Output all of the data below exactly as given.
--- THE DATA Enclosed Below ---
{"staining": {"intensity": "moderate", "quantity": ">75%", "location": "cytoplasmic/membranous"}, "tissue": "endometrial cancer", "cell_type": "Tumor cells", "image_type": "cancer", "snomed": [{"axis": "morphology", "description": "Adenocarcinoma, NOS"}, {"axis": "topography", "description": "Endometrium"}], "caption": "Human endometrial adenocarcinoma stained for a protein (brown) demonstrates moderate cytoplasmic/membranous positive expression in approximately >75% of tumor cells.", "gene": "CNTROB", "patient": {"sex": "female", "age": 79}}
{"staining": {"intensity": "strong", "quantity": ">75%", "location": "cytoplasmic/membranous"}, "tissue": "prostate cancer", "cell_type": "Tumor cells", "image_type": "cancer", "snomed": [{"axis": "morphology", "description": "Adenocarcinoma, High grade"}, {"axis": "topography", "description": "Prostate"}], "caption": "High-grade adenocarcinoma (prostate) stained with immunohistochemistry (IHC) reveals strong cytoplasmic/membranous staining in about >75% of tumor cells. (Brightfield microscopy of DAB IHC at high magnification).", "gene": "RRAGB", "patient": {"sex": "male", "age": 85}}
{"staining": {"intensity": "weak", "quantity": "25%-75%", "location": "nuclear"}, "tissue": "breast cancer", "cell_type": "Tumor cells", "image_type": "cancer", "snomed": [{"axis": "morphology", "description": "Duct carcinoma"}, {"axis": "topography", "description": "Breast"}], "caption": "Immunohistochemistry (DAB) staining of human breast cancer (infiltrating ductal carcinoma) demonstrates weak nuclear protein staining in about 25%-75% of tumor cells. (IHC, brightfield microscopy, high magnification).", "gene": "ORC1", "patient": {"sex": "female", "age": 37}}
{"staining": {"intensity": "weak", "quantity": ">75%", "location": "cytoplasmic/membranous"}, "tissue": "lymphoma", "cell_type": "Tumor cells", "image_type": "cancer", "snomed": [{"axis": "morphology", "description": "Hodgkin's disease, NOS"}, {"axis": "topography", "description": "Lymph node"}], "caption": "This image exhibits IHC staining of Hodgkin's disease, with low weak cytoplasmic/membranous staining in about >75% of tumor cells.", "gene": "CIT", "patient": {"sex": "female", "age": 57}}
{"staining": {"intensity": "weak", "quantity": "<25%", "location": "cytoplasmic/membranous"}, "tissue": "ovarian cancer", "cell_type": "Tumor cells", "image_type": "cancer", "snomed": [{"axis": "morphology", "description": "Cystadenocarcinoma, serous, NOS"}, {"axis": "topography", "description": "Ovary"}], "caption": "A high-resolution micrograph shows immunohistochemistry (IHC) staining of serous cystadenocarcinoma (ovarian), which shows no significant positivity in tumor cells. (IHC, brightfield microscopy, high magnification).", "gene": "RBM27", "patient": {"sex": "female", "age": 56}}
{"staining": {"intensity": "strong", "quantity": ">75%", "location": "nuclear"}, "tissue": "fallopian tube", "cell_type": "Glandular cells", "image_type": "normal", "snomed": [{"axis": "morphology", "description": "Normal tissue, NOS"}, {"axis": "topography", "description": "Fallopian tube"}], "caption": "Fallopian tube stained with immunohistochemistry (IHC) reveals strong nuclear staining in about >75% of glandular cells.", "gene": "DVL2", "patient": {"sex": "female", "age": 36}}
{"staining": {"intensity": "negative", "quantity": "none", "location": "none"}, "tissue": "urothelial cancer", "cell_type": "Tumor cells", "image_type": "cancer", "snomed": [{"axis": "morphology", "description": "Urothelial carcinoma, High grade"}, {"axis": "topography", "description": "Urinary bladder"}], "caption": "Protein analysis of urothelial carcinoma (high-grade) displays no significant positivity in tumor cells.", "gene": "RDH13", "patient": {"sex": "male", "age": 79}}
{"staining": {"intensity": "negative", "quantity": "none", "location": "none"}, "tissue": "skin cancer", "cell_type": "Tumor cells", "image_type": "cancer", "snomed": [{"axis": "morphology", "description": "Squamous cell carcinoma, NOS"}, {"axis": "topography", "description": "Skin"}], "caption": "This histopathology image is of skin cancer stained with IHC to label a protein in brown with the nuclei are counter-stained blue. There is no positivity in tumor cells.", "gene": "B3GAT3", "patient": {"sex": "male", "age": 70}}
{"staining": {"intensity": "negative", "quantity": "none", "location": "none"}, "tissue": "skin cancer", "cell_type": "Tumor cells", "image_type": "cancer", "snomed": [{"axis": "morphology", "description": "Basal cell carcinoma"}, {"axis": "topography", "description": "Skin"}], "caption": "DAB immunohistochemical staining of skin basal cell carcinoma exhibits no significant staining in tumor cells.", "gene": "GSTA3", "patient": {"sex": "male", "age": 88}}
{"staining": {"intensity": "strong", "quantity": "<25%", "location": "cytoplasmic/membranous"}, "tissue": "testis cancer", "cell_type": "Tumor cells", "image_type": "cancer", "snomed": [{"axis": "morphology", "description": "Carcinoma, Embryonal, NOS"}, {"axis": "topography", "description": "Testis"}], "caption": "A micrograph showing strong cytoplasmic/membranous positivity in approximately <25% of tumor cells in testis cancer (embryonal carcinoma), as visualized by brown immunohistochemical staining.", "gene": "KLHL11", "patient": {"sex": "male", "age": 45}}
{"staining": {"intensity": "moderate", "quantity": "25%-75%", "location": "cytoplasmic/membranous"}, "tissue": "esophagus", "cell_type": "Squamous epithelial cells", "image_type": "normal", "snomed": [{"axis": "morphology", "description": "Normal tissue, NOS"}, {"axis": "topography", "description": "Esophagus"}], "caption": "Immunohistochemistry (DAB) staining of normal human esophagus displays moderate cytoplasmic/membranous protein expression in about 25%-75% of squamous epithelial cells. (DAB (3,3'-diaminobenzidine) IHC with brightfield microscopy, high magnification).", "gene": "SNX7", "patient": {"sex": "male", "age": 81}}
--- End of Enclosed THE DATA ---
### REPLY
{"staining": {"intensity": "moderate", "quantity": ">75%", "location": "cytoplasmic/membranous"}, "tissue": "endometrial cancer", "cell_type": "Tumor cells", "image_type": "cancer", "snomed": [{"axis": "morphology", "description": "Adenocarcinoma, NOS"}, {"axis": "topography", "description": "Endometrium"}], "caption": "Human endometrial adenocarcinoma stained for a protein (brown) demonstrates moderate cytoplasmic/membranous positive expression in approximately >75% of tumor cells.", "gene": "CNTROB", "patient": {"sex": "female", "age": 79}}
{"staining": {"intensity": "strong", "quantity": ">75%", "location": "cytoplasmic/membranous"}, "tissue": "prostate cancer", "cell_type": "Tumor cells", "image_type": "cancer", "snomed": [{"axis": "morphology", "description": "Adenocarcinoma, High grade"}, {"axis": "topography", "description": "Prostate"}], "caption": "High-grade adenocarcinoma (prostate) stained with immunohistochemistry (IHC) reveals strong cytoplasmic/membranous staining in about >75% of tumor cells. (Brightfield microscopy of DAB IHC at high magnification).", "gene": "RRAGB", "patient": {"sex": "male", "age": 85}}
{"staining": {"intensity": "weak", "quantity": "25%-75%", "location": "nuclear"}, "tissue": "breast cancer", "cell_type": "Tumor cells", "image_type": "cancer", "snomed": [{"axis": "morphology", "description": "Duct carcinoma"}, {"axis": "topography", "description": "Breast"}], "caption": "Immunohistochemistry (DAB) staining of human breast cancer (infiltrating ductal carcinoma) demonstrates weak nuclear protein staining in about 25%-75% of tumor cells. (IHC, brightfield microscopy, high magnification).", "gene": "ORC1", "patient": {"sex": "female", "age": 37}}
{"staining": {"intensity": "weak", "quantity": ">75%", "location": "cytoplasmic/membranous"}, "tissue": "lymphoma", "cell_type": "Tumor cells", "image_type": "cancer", "snomed": [{"axis": "morphology", "description": "Hodgkin's disease, NOS"}, {"axis": "topography", "description": "Lymph node"}], "caption": "This image exhibits IHC staining of Hodgkin's disease, with low weak cytoplasmic/membranous staining in about >75% of tumor cells.", "gene": "CIT", "patient": {"sex": "female", "age": 57}}
{"staining": {"intensity": "weak", "quantity": "<25%", "location": "cytoplasmic/membranous"}, "tissue": "ovarian cancer", "cell_type": "Tumor cells", "image_type": "cancer", "snomed": [{"axis": "morphology", "description": "Cystadenocarcinoma, serous, NOS"}, {"axis": "topography", "description": "Ovary"}], "caption": "A high-resolution micrograph shows immunohistochemistry (IHC) staining of serous cystadenocarcinoma (ovarian), which shows no significant positivity in tumor cells. (IHC, brightfield microscopy, high magnification).", "gene": "RBM27", "patient": {"sex": "female", "age": 56}}
{"staining": {"intensity": "strong", "quantity": ">75%", "location": "nuclear"}, "tissue": "fallopian tube", "cell_type": "Glandular cells", "image_type": "normal", "snomed": [{"axis": "morphology", "description": "Normal tissue, NOS"}, {"axis": "topography", "description": "Fallopian tube"}], "caption": "Fallopian tube stained with immunohistochemistry (IHC) reveals strong nuclear staining in about >75% of glandular cells.", "gene": "DVL2", "patient": {"sex": "female", "age": 36}}
{"staining": {"intensity": "negative", "quantity": "none", "location": "none"}, "tissue": "urothelial cancer", "cell_type": "Tumor cells", "image_type": "cancer", "snomed": [{"axis": "morphology", "description": "Urothelial carcinoma, High grade"}, {"axis": "topography", "description": "Urinary bladder"}], "caption": "Protein analysis of urothelial carcinoma (high-grade) displays no significant positivity in tumor cells.", "gene": "RDH13", "patient": {"sex": "male", "age": 79}}
{"staining": {"intensity": "negative", "quantity": "none", "location": "none"}, "tissue": "skin cancer", "cell_type": "Tumor cells", "image_type": "cancer", "snomed": [{"axis": "morphology", "description": "Squamous cell carcinoma, NOS"}, {"axis": "topography", "description": "Skin"}], "caption": "This histopathology image is of skin cancer stained with IHC to label a protein in brown with the nuclei are counter-stained blue. There is no positivity in tumor cells.", "gene": "B3GAT3", "patient": {"sex": "male", "age": 70}}
{"staining": {"intensity": "negative", "quantity": "none", "location": "none"}, "tissue": "skin cancer", "cell_type": "Tumor cells", "image_type": "cancer", "snomed": [{"axis": "morphology", "description": "Basal cell carcinoma"}, {"axis": "topography", "description": "Skin"}], "caption": "DAB immunohistochemical staining of skin basal cell carcinoma exhibits no significant staining in tumor cells.", "gene": "GSTA3", "patient": {"sex": "male", "age": 88}}
{"staining": {"intensity": "strong", "quantity": "<25%", "location": "cytoplasmic/membranous"}, "tissue": "testis cancer", "cell_type": "Tumor cells", "image_type": "cancer", "snomed": [{"axis": "morphology", "description": "Carcinoma, Embryonal, NOS"}, {"axis": "topography", "description": "Testis"}], "caption": "A micrograph showing strong cytoplasmic/membranous positivity in approximately <25% of tumor cells in testis cancer (embryonal carcinoma), as visualized by brown immunohistochemical staining.", "gene": "KLHL11", "patient": {"sex": "male", "age": 45}}
{"staining": {"intensity": "moderate", "quantity": "25%-75%", "location": "cytoplasmic/membranous"}, "tissue": "esophagus", "cell_type": "Squamous epithelial cells", "image_type": "normal", "snomed": [{"axis": "morphology", "description": "Normal tissue, NOS"}, {"axis": "topography", "description": "Esophagus"}], "caption": "Immunohistochemistry (DAB) staining of normal human esophagus displays moderate cytoplasmic/membranous protein expression in about 25%-75% of squamous epithelial cells. (DAB (3,3'-diaminobenzidine) IHC with brightfield microscopy, high magnification).", "gene": "SNX7", "patient": {"sex": "male", "age": 81}}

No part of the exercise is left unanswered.